In the mid-90’s psychologist Janis Abrahms Spring, Ph.D., along with husband Michael Spring, wrote what may be the best book for couples, gay and straight, trying to recover from one partner’s affair. After the Affair: Healing the Painand Rebuilding Trust When a Partner Has Been Unfaithful now has a revised edition, with a new section regarding cyber-affairs.
A review of After the Affair by Samantha Smithstein, another psychologist, names the three stages of recovery outlined in this book:
- Reacting to the Affair
- Deciding Whether or Recommit or Quit
- Rebuilding Your Relationship
What about the issue of whether or not to confess an affair to begin with? From an interview with Spring in the New York Times:
Some experts say you absolutely must reveal it in order to rebuild your relationship. When you reveal your affair, it deconstructs your relationship and allows for a new level of honesty.
Other experts say you absolutely must not reveal it. When you do, you destroy the spirit of the hurt partner. They never recover. Keep it to yourself.
I have found that people go on to build better bonds, better marriages, after telling and after not telling. What is essential is to understand the meaning of the affair, why they had the affair and to address those issues.
One of the dangers of not telling is that people give up the lover, return to the marriage, but they never face the problem and so they live in a prison.
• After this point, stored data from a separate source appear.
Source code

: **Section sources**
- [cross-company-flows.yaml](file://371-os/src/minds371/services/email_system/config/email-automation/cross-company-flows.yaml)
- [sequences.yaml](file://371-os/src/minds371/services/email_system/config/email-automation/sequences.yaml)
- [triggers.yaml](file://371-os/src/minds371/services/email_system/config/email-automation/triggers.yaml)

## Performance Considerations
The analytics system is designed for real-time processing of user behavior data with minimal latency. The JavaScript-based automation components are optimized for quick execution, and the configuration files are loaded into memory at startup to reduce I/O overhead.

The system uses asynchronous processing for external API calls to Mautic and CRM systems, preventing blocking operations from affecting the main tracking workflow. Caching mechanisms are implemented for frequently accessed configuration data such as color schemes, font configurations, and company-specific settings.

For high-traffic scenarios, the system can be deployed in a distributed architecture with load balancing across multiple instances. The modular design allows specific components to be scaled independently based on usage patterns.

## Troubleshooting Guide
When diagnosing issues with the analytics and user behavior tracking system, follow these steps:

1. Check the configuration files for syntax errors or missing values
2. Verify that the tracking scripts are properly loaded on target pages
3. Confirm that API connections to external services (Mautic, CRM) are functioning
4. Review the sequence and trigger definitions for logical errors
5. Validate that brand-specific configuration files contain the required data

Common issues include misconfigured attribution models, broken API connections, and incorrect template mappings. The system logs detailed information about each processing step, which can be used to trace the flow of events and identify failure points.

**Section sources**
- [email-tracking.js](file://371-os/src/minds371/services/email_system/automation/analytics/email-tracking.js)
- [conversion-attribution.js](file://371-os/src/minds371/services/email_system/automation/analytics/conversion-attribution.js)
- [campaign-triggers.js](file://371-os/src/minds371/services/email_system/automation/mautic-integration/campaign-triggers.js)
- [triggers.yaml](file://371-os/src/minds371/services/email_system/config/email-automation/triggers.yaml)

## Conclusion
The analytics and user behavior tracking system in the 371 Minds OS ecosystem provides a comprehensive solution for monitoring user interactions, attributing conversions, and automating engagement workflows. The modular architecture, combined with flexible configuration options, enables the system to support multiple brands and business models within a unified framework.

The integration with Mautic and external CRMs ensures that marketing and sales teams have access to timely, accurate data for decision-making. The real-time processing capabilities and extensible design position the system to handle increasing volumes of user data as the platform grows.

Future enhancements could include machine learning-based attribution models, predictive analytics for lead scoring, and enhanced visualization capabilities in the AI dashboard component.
They come back to something stale or damaged and they never work to reinvent their relationship. That’s not good for anyone.
Let’s say confession has occurred, recovery has begun, but forgiveness is a sticking point. If so, she has another excellent resource, How Can I Forgive You?: The Courage to Forgive, the Freedom Not To (2004). Like After the Affair, this book presents original ideas that came from her many years of clinical experience.
Not for issues of infidelity only, this book advises that you may or may not decide forgiveness is the choice for you.
As stated in the book description, Spring “…proposes a radical, life-affirming alternative that lets us overcome the corrosive effects of hate and get on with our lives—without forgiving. She also offers a powerful and unconventional model for genuine forgiveness—one that asks as much of the offender as it does of us.”
Selected Quotes from After the Affair
Love is not static. We grow dissatisfied and move apart; affection returns and we pull together again. Some people, ignorant of the process, pull away when the good times end and assume the bad times will last forever. These people flee, mope, or drift into affairs. Others see the ups and downs as part of a dynamic process, which, when anticipated and understood, can enrich and revitalize their relationship, even give it an added punch.
What I need you to tell me is, ‘I’m not sure, but I turn down temptations every day. I eat salads when I crave hot fudge sundaes, I force myself to go to the health club when I’m feeling dead tired, I discipline myself in a hundred ways to keep myself healthy, and I can do the same for us.’ If you’re so unsure about controlling your impulses, why should I believe you won’t cheat on me again?
This doesn’t mean that you have to feel certain about your future together, only that you must behave as if you feel certain, while you work on changing the ways you perceive and treat each other. Put your negative feelings aside, commit to each other, demonstrate your commitment by engaging in the trust- and intimacy-building strategies, and then, and only then, see whether you feel more loving, and more loved. If you wait to feel more positive before you act more positively, your relationship won’t last the course.